AN* is 13 jaar. Ook zij werd gedwongen te trouwen, maar toen haar echtgenoot werd gedood  trouwde zij niet opnieuw. Ze beschreef haar ontsnapping: “We hebben twee keer geprobeerd te ontsnappen, maar we werden betrapt. We waren twee nachten aan het rennen, maar ze [Boko Haram] vonden ons en brachten ons terug… ze gaven ons zweepslagen… Als je iets fout doet, krijg je zweepslagen.” 

Ze deelde haar boodschap voor de regering met Amnesty: “We hebben hulp nodig voor onderdak en voedsel.” 

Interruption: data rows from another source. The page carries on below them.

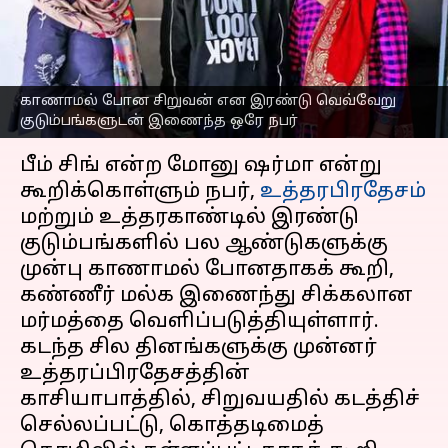
இணைந்த ஒரே நபர்;
குழம்பிய காவல்துறை
எழுதியவர்
Dec 01, 2024
03:02 pm
Sekar Chinnappan
காணாமல் போன சிறுவன் என இரண்டு வெவ்வேறு
குடும்பங்களுடன் இணைந்த ஒரே நபர்
செய்தி முன்னோட்டம்
பீம் சிங் என்ற மோனு ஷர்மா என்று
கூறிக்கொள்ளும் நபர்,
உத்தரபிரதேசம்
மற்றும் உத்தரகாண்டில் இரண்டு
குடும்பங்களில் பல ஆண்டுகளுக்கு
முன்பு காணாமல் போனதாகக் கூறி,
கண்ணீர் மல்க இணைந்து சிக்கலான
மர்மத்தை வெளிப்படுத்தியுள்ளார்.
கடந்த சில தினங்களுக்கு முன்னர்
உத்தரப்பிரதேசத்தின்
காசியாபாத்தில், சிறுவயதில் கடத்திச்
செல்லப்பட்டு, கொத்தடிமைத்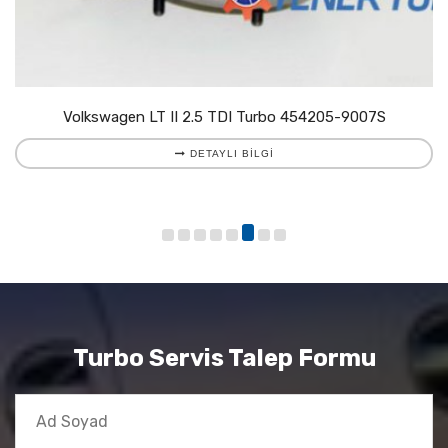
Volkswagen LT II 2.5 TDI Turbo 454205-9007S
DETAYLI BILGI
Turbo Servis Talep Formu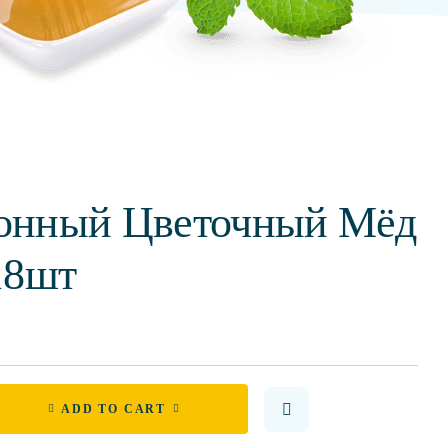
онный Цветочный Мёд
18шт
ADD TO CART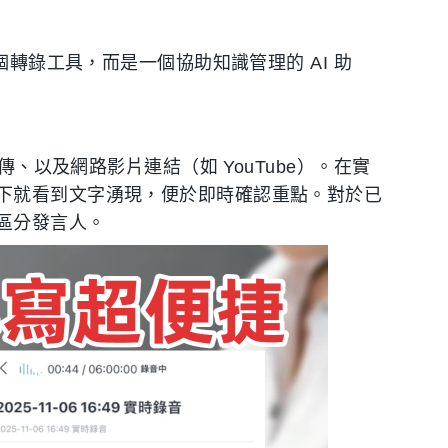
個轉錄工具，而是一個協助知識管理的 AI 助
傳、以及網路影片連結（如 YouTube）。在實
下就看到文字湧現，便於即時確認重點。對於已
區分發言人。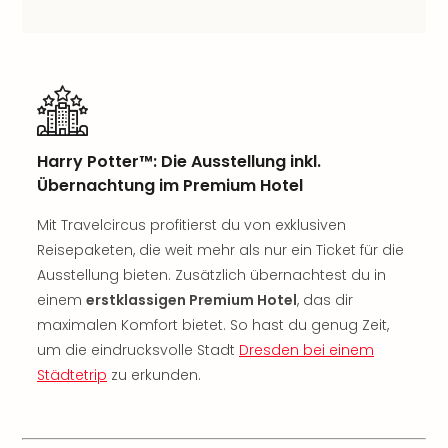
Sch
und
das
Biest
Wie
Mari
Ther
Sta
Harry Potter™: Die Ausstellung inkl.
Ente
Übernachtung im Premium Hotel
Das
Pha
Mit Travelcircus profitierst du von exklusiven
der
Reisepaketen, die weit mehr als nur ein Ticket für die
Ope
Ausstellung bieten. Zusätzlich übernachtest du in
Köln
einem
erstklassigen Premium Hotel
, das dir
Tan
maximalen Komfort bietet. So hast du genug Zeit,
der
um die eindrucksvolle Stadt
Dresden bei einem
Vam
Städtetrip
zu erkunden.
alle
Ang
Sho
&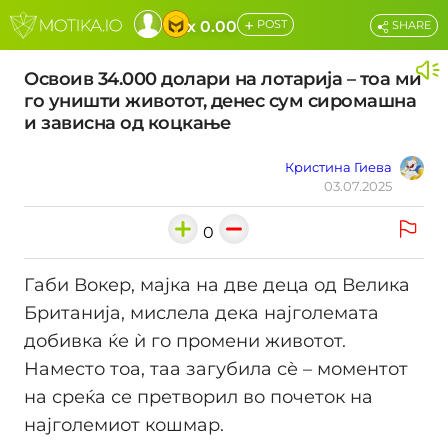
+
x 0.00
POST
SHARE
Освоив 34.000 долари на лотарија – тоа ми
го уништи животот, денес сум сиромашна
и зависна од коцкање
Кристина Гиева
03.07.2025
0
Габи Вокер, мајка на две деца од Велика
Британија, мислела дека најголемата
добивка ќе ѝ го промени животот.
Наместо тоа, таа загубила сѐ – моментот
на среќа се претворил во почеток на
најголемиот кошмар.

Gedwongen getrouwd als 12-jarige 

GP*, een 13-jarige uit Mafa in de staat Borno, werd gedwongen met een Boko Haram-strijder te trouwen nadat de groep haar vader had gedood. Ze ontsnapte aan haar echtgenoot en werd door soldaten naar de gevangenis gebracht. Daar kreeg ze eten en water. Ze werd daarna overgebracht naar een kamp, waar ze bij toeval haar moeder tegenkwam. Ze woont nu samen met haar moeder en vertelde: “[We krijgen] geen steun van wie dan ook sinds we uit het bos zijn teruggekeerd… We gaan naar het bos, verzamelen wat brandhout en verkopen dat.” 

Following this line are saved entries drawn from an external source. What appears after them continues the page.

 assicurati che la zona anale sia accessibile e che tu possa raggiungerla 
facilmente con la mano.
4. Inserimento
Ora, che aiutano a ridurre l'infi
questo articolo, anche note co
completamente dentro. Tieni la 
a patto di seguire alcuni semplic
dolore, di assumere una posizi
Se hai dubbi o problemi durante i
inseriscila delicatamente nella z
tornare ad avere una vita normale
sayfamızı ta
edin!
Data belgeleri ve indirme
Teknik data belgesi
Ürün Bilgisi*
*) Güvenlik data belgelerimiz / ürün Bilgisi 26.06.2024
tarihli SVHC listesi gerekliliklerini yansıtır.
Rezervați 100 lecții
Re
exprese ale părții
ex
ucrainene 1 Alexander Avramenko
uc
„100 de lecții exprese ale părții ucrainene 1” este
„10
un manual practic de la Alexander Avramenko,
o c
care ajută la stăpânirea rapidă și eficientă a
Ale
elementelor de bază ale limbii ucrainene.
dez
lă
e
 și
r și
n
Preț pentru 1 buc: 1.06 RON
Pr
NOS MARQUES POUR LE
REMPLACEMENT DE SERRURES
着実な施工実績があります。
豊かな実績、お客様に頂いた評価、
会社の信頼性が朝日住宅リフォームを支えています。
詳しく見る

NB* is 12 jaar en moest gedwongen trouwen. Ze wist te ontsnappen en leeft nu met haar moeder en andere familieleden in Mafa. Ze vertelde hoe ze eerst naar de gevangenis was gebracht, en werd ondervraagd door een soldaat die naar haar leeftijd vroeg. Ze kreeg geen informatie over mogelijkheden voor hulp, en heeft nog geen steun ontvangen van de overheid of andere niet-gouvernementele organisaties. 

Achtergrond 

Het gewapende conflict tussen Boko Haram en het Nigeriaanse leger heeft miljoenen levens in noordoost Nigeria beïnvloed sinds het meer dan 10 jaar geleden begon. Miljoenen mensen zijn op de vlucht geslagen. Alle partijen in het conflict hebben zich schuldig gemaakt aan oorlogsmisdrijven, mogelijke misdrijven tegen de mensheid, en andere mensenrechtenschendingen. Vooral vrouwen, kinderen en ouderen zijn hierdoor geraakt. 

Boko Haram voert de laatste tijd het aantal aanvallen en ontvoeringen in het noordoosten van Nigeria weer op. Hierdoor moeten mensen die weer waren teruggekeerd naar hun inmiddels door Boko Haram verlaten dorpen wéér vluchten. Amnesty International heeft veel onderzoek gepubliceerd over misdrijven onder internationaal recht en andere ernstige schendingen van het internationaal recht en mensenrechten begaan door Boko Haram. 

Op 2 december 2024 diende Amnesty International een klacht in bij het Internationale Strafhof (ICC) namens een aantal netwerken van slachtoffers. Amnesty verzoekt de aanklager van het ICC snel een einde te maken aan de vertraging van de start van het onderzoek van het hof naar oorlogsmisdrijven en misdrijven tegen de mensheid in Nigeria.